PASSAGE FOR REVIEW:

****************

2. The PHA-induced (positive control) total cytokine response by CD4+ T cells had to be greater than the median plus three median absolute deviations (3MAD) of the total cytokine response by CD4+ T cells of the negative (unstimulated) controls of all participants in the study.
3. For each sample, the PHA-induced total cytokine response in CD4+ T cells had to be greater than the total cytokine response in CD4+ T cells of its negative (unstimulated) control.
Data analysis and Statistics. Percentage T cell response in the ICS assay using PBMCs was summarized by treatment regimen, T cell type (CD4+ and CD8+), and stimulation antigen (Rv1813 (a or b), Rv2608 (a or b), Rv3619, and Rv3620) using median DMSO-subtracted cytokine/function (CD107a, CD154, IFN-γ, interleukin [IL]-2, IL-17A, IL-22, or tumor necrosis factor [TNF], alone or in any combination [excluding CD107a single positive events]) response and associated 95% confidence intervals (CI) based on order statistics.
ICS responses were also analyzed as follows: the number (percentage) of responders in each treatment regimen, determined using an interim responder definition that was developed by The Statistical Center for HIV/AIDS Research & Prevention (SCHARP) to assess vaccine “take,” herein referred to as the SCHARP method, was summarized by T cell type and stimulation antigen. Pairwise comparisons between treatment regimens for number (percentage) of responders were conducted, using Fisher's Exact test adjusted for multiplicity by means of the Holm method. The SCHARP method for determining responder status for each participant was based on the multiplicity-adjusted (Holm method) Fisher's Exact test on a subset of functions (IFN-g TNFα, IL-2, and/or CD154) which were positive combinations of one or more of these functions, and with baseline responder status taken into account.
Median DMSO-subtracted function responses were compared across treatment regimens based on the Kruskal-Wallis test per visit, to identify any difference among the 4 treatment regimens. If a significant difference was identified, the Wilcoxon-Mann Whitney test for pairwise comparisons between treatment regimens was performed. Wilcoxon-Mann Whitney p-values were adjusted for multiplicity by the Holm method. Results were summarized for positive combinations of one or more of functions IFN-γ, TNF, IL-2, and/or CD154; and for CD154 alone.

****************

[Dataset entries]
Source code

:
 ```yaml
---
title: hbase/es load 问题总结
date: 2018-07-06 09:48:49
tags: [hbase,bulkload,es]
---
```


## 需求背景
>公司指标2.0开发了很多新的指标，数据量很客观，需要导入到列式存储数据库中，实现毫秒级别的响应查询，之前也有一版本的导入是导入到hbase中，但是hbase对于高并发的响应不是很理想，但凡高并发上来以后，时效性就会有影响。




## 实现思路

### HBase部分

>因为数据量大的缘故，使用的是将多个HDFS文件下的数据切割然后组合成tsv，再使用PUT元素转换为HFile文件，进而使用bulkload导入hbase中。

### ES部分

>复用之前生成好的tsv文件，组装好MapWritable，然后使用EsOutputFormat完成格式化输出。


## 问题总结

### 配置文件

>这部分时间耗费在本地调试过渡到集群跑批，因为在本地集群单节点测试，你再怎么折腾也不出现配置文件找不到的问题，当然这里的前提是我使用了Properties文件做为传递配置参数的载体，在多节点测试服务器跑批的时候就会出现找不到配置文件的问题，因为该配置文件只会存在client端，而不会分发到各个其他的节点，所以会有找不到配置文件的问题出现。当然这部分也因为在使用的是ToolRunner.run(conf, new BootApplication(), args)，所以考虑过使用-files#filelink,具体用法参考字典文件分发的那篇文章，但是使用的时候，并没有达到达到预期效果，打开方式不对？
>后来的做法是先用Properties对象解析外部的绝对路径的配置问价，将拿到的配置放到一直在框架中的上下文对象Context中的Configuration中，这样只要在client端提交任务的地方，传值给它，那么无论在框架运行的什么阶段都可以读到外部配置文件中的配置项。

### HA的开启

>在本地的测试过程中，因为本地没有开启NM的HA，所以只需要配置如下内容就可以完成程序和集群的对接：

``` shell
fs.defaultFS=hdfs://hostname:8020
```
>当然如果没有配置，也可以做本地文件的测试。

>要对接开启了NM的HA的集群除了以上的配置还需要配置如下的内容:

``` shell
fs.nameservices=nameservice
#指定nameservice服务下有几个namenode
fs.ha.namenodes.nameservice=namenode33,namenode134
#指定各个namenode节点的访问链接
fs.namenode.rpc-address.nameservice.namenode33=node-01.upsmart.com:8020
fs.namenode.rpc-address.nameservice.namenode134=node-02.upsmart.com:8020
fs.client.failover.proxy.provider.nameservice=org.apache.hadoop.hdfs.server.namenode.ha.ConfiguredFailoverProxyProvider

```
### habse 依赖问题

****************

TASK PROMPT:
Reproduce the part of the passage on ICS data analysis that opens with "Median DMSO-subtracted function" and closes with "for CD154 alone.", swapping "Kruskal-Wallis test" for "Jonckheere-Terpstra test". These data have no connection to the passage on ICS data analysis.

RESPONSE TO THE TASK:
Median DMSO-subtracted function responses were compared across treatment regimens based on the Jonckheere-Terpstra test per visit, to identify any difference among the 4 treatment regimens. If a significant difference was identified, the Wilcoxon-Mann Whitney test for pairwise comparisons between treatment regimens was performed. Wilcoxon-Mann Whitney p-values were adjusted for multiplicity by the Holm method. Results were summarized for positive combinations of one or more of functions IFN-γ, TNF, IL-2, and/or CD154; and for CD154 alone.